En un contexto atravesado por la inteligencia artificial, el área de Personas dejó de ser un espacio de soporte para convertirse en un socio estratégico del negocio. Sobre este cambio estructural dialogaron Verónica Contin, Talent Attraction & Development Lead de Bidcom; y Martina Pailhe, People Director de MODO y graduada del Executive MBA 2024 de IAE Business School.
Uno de los ejes centrales de la conversación fue la reconversión de perfiles. Para Pailhe, el upskilling y el reskilling no son una tendencia reciente, sino una práctica que vienen ejerciendo hace tiempo. “Capacitar en nuevas herramientas y promover un mindset de crecimiento es parte de nuestro ADN. Acompañamos a los equipos a trabajar con nuevas tecnologías desde siempre; la IA viene a potenciar esa necesidad”, explicó.

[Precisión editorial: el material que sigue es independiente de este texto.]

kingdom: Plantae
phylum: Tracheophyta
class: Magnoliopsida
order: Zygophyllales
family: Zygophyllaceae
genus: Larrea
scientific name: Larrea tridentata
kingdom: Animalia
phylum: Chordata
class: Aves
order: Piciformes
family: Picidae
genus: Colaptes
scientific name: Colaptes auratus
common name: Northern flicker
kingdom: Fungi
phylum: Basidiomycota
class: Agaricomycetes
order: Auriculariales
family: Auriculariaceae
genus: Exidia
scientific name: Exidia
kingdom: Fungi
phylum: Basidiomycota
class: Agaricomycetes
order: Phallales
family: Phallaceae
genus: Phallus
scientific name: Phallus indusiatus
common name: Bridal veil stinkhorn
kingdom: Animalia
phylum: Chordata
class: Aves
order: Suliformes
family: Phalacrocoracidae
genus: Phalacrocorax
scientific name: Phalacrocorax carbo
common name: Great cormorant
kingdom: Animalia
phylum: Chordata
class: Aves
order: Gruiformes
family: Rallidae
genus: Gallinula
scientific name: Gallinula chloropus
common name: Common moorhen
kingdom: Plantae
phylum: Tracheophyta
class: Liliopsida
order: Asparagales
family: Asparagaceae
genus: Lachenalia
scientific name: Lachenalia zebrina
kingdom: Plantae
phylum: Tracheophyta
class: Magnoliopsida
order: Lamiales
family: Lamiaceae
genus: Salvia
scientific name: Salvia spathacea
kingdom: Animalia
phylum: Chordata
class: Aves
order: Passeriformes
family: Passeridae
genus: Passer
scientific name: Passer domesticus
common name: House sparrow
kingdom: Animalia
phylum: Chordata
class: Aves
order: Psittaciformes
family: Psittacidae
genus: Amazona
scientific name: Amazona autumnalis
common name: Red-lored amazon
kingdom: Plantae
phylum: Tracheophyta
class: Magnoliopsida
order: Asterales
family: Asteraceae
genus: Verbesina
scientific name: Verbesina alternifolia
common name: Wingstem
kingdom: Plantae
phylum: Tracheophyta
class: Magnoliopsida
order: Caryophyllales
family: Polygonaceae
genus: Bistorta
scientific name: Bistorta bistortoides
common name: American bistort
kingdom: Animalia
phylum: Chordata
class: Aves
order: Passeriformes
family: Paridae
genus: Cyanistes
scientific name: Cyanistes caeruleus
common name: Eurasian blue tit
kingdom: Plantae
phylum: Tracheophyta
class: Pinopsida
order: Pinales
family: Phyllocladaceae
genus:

Hoy el desafío no es solo técnico. En MODO, el foco está puesto en desarrollar la capacidad de resolver problemas complejos, mantener una mentalidad de aprendizaje continuo y cuestionar procesos para identificar qué puede hacerse distinto o automatizarse. “Dejamos de buscar exclusivamente profundidad técnica. Necesitamos personas que sepan aprender, que entiendan dónde están paradas y cuándo apoyarse en otros”, señaló.
En ese marco, el rol de los líderes también se transforma. En la organización no existe la figura tradicional del supervisor. Todos trabajan por proyectos e iniciativas; lo que cambia según el seniority es la complejidad de los problemas a resolver. Los líderes acompañan, destraban obstáculos y aportan mirada estratégica. Hacia adelante, anticipa Pailhe, los roles integrarán múltiples disciplinas en una misma posición. “Lo clave es tener cabeza de negocio: entender el impacto de lo que hacés y cómo aporta valor”, afirmó.
La conversación también abordó el vínculo con las nuevas generaciones. El gran desafío es que la presencialidad tenga sentido: que la oficina sea un espacio de intercambio relevante, construcción cultural y conversaciones significativas. El componente intangible —el propósito— adquiere un peso diferencial en la propuesta de valor.
En cuanto a los perfiles buscados, destaca que el fit cultural es determinante. Entre los principales valores menciona foco en el usuario, trabajo en equipo, mirada integral y empuje para que las cosas sucedan. Más que especialistas aislados, se priorizan profesionales con visión integral, autonomía y compromiso con el impacto.
Para Pailhe, el cambio más profundo es el posicionamiento del área de People. “Dejamos de ser reactivos. Tenemos que anticiparnos a las necesidades del negocio del futuro”, sostuvo. Esto implica pensar cómo optimizar estructuras, reducir costos, mejorar procesos y potenciar el rendimiento sin necesariamente ampliar equipos. La pregunta ya no es solo cómo acompañar, sino cómo generar ventajas competitivas desde la gestión del talento.
En tiempos donde la tecnología redefine el trabajo, Pailhe concluyó en que el diferencial no está en saber más, sino en aprender mejor, colaborar con inteligencia y comprender el negocio. Allí es donde People asume un rol protagónico: no como soporte, sino como motor de transformación.